Bill gave me the look of a man whose biscuits were burnt right to charcoal.

“I’ll say it’s local! It’s the jeezly state of Maine or one of their agencies that I did some work for.”

Bill left and I pondered the subject of banks until my mind drifted back to an incident that led to my having the antique, $25,000 alarm clock mentioned in the title. It all started way back in the mists of time, about three years after Geekdaddy and I got hitched. We were  childless. I was working for a well-known crystal jewelry firm, weighing and handing out precious metal, and the geek was repairing Volkswagens in our yard. Neither of us was making more than minimum wage, we were mortgaged up to the hilt and things were getting fraught, financially speaking. So much so that I insisted that the geek give up his beloved habit of buying a scratch ticket every time he went to the local convenience store, which he seemed to have to do at least once a day.

He promised he would, but he wasn’t too happy about it.
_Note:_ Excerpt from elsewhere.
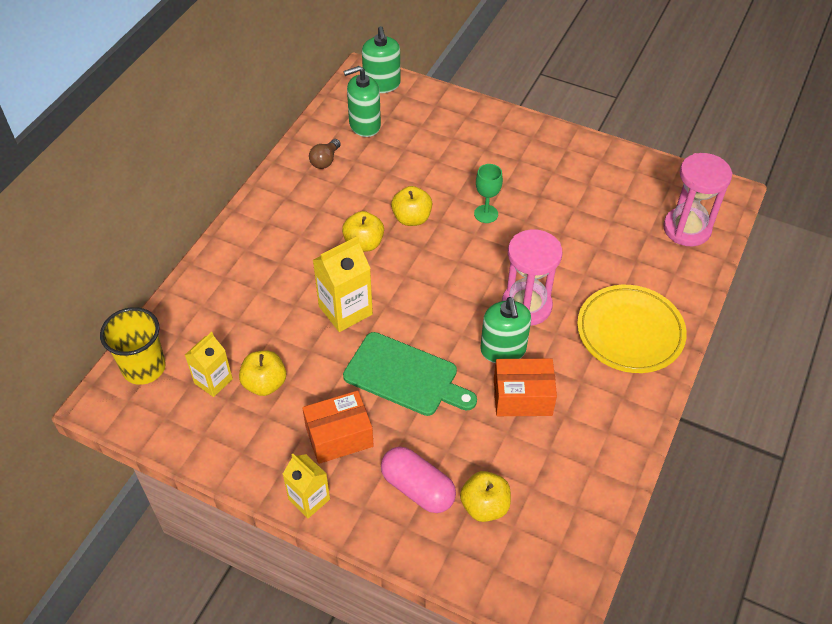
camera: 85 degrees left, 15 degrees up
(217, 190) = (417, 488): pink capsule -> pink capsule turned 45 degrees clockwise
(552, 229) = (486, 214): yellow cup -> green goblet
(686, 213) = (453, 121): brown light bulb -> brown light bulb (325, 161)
One day, just before lunchtime, he showed up at the jewelry factory and asked them to buzz me out of the locked room I worked in. They weren’t happy about having employee’s spouses show up during working hours and I wasn’t happy to see him either, figuring that he was just stopping by to show me some stupid car part he picked up at a junkyard or something equally trivial. Instead, he handed me a paperback book and said, “Open it to where it’s bookmarked.”

I did and there was a scratch ticket where you could win $25,000 if you scratched off six 6′s and that’s just what he’d done. Well, I’m one of those slow reactors who register things just fine on the surface, but underneath, my mind is slowly turning over the ramifications, so I cussed him out for breaking his promise, told him to let me have the ticket and go home and we’d talk about it later. And we did. At length. I even forgave him for breaking his promise. (I was famous for being magnanimous even then.) Then we borrowed enough money for gas from my brother (we were flat broke at the time) and drove down to lottery headquarters, picked up the check and drove straight to a local bank to deposit it and get some money to make it through the weekend.

It was Fleet Bank and the folks were really cordial. They said we’d have to open an account to deposit the check into and offered us a choice of a toaster, a mixer or an alarm clock. We opted for the alarm clock, because we didn’t have one. We didn’t have a toaster or a mixer either, but we seemed to manage fine without them. Without an alarm clock, sometimes I barely made it to work on time. So we signed the paperwork, signed the check, opened the account and got a few temporary checks and I wrote one out for a hundred dollars and handed it to the manager, who had taken care of all this.

“Oh, I’m sorry,” he said, “I can’t give you any money until the check clears, which will take 3 business days. Today being Friday, that’ll be next Wednesday or Thursday, depending. But you can have the clock now.”

“But the check is drawn on the state of Rhode Island,” I said, “You can’t trust the state to cover its checks?

The bank manager shrugged.

“Well, if we let them slide, next it’d be the local towns and then the local businesses and pretty soon, everyone would be kiting paper and we’d be looking at banks failing left and right. You wouldn’t want that, would you?”

We left with the clock, shell-shocked but happy that we’d won enough money to pay off our mortgage and get us solvent. We looked at that clock a lot that weekend, as we ate macaroni and cheese and hot dogs and drained gas from junk VW’s to get me to work on Monday. It’s a really nice clock. It’s made by Sony and is called a Dream Machine. It plays “Ode to Joy” for the alarm and has a light, although the light button got knocked off at some point. It even has a radio, although we never use it. The plastic face got cracked when a cat jumped off the bed and kicked the clock with its back feet. But it still sits on my bedside table and every year, when I change the battery in it, I think of how we got our $25,000 clock, and of how it was a “wake-up” call for me on the state of the banking industry in this country. I’m even more alarmed about the whole banking biz now.